• Descripción del ejercicio: Reescribe las entradas desde la línea que contiene "phylum: Arthropoda" hasta el final, cambiando "common name" por "vernacular name" y dejando todo lo demás igual.

======== Materiales del ejercicio

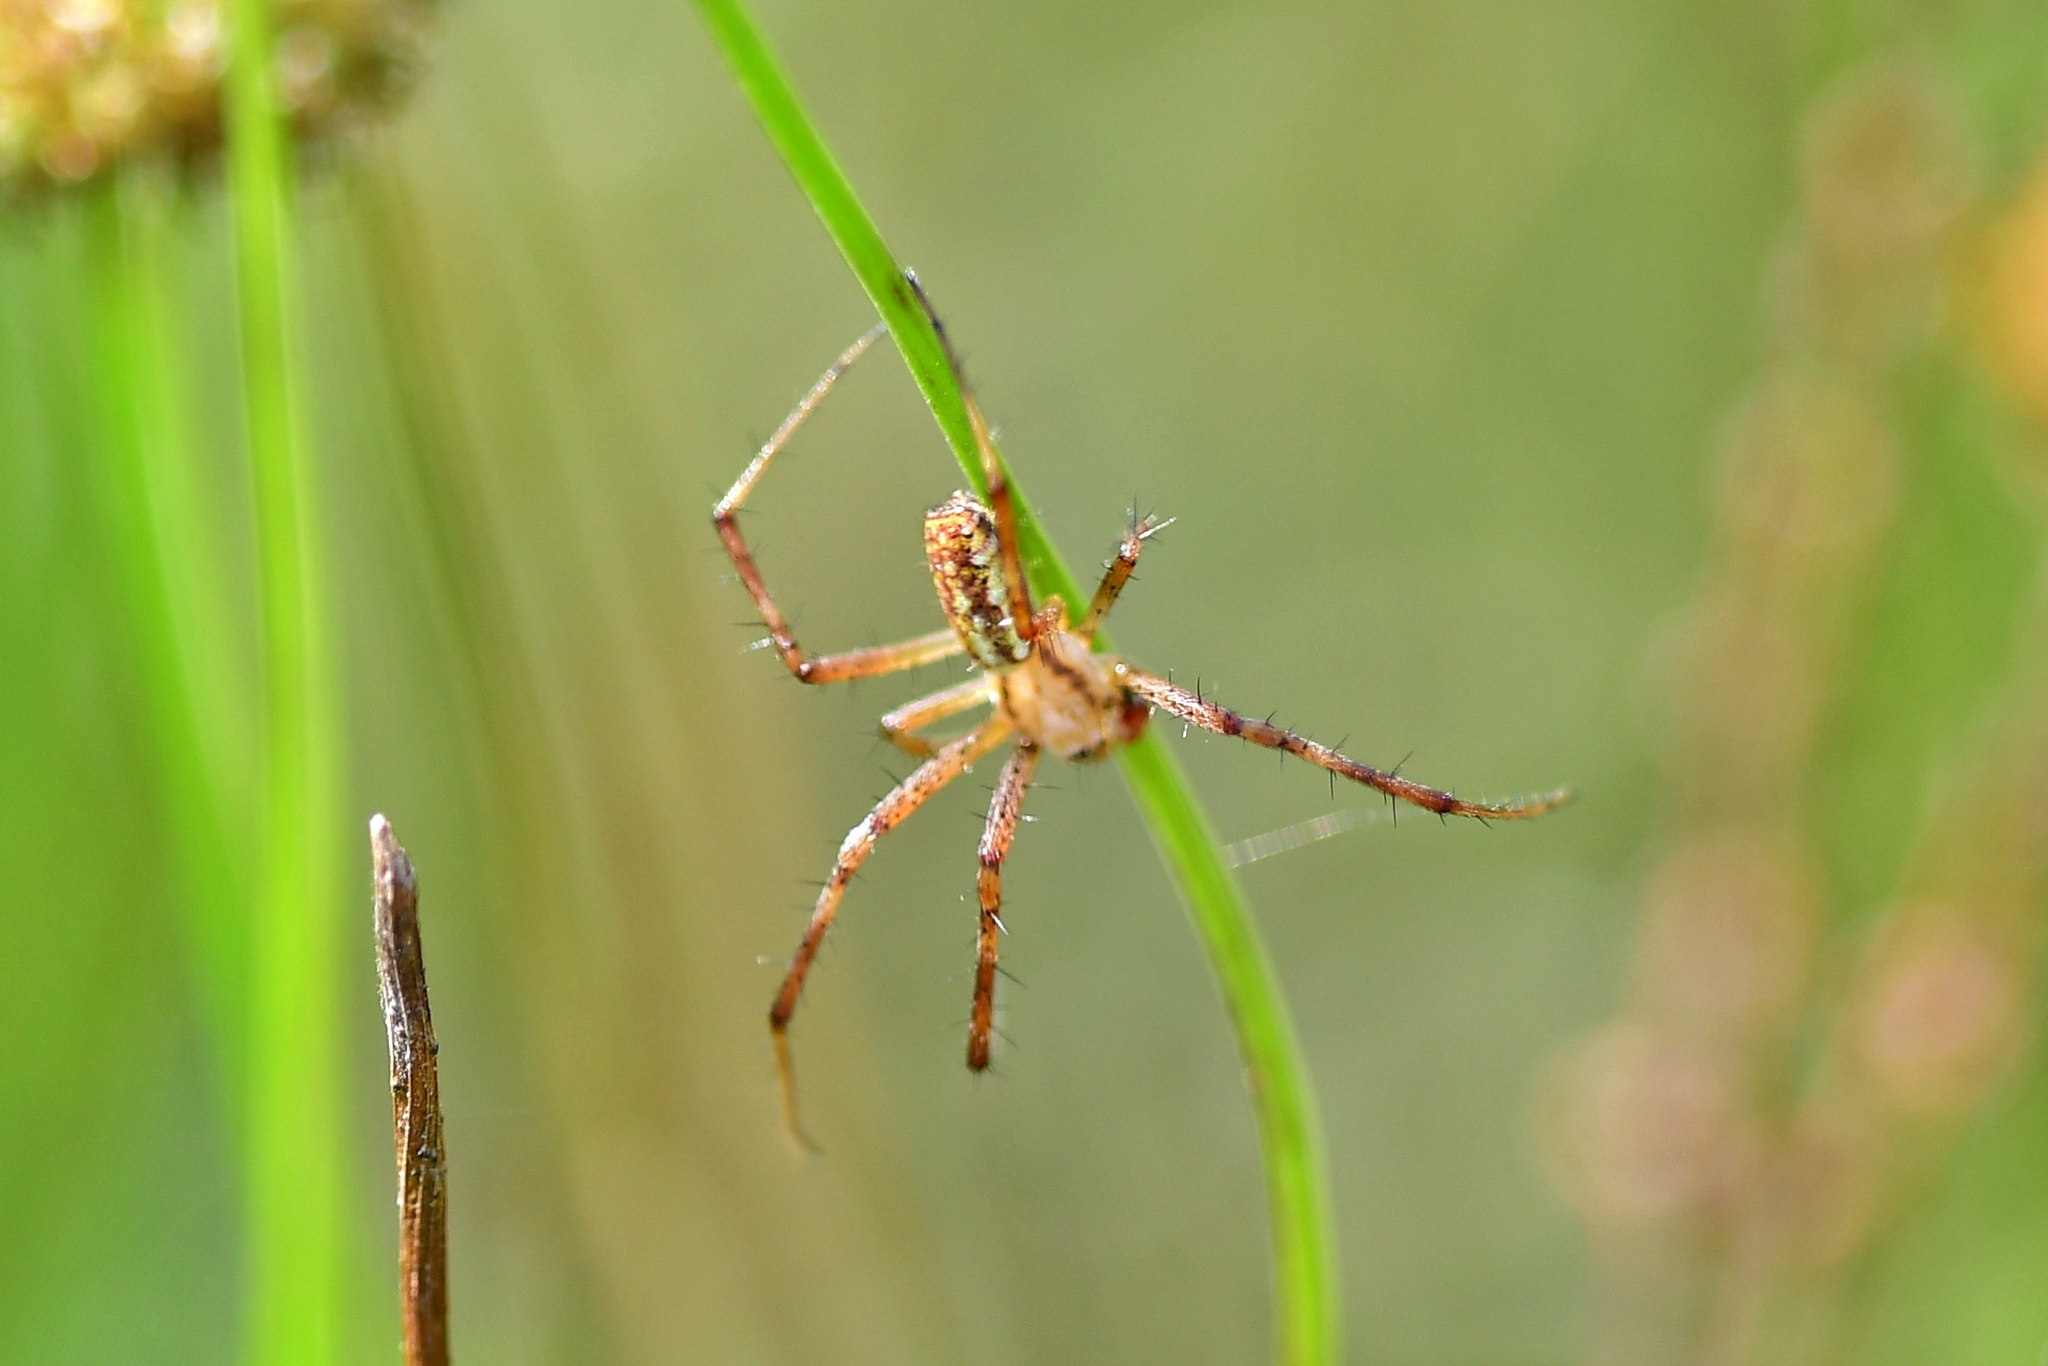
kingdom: Animalia
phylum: Arthropoda
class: Arachnida
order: Araneae
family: Araneidae
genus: Argiope
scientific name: Argiope bruennichi
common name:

================

• Solución del ejercicio:
phylum: Arthropoda
class: Arachnida
order: Araneae
family: Araneidae
genus: Argiope
scientific name: Argiope bruennichi
vernacular name:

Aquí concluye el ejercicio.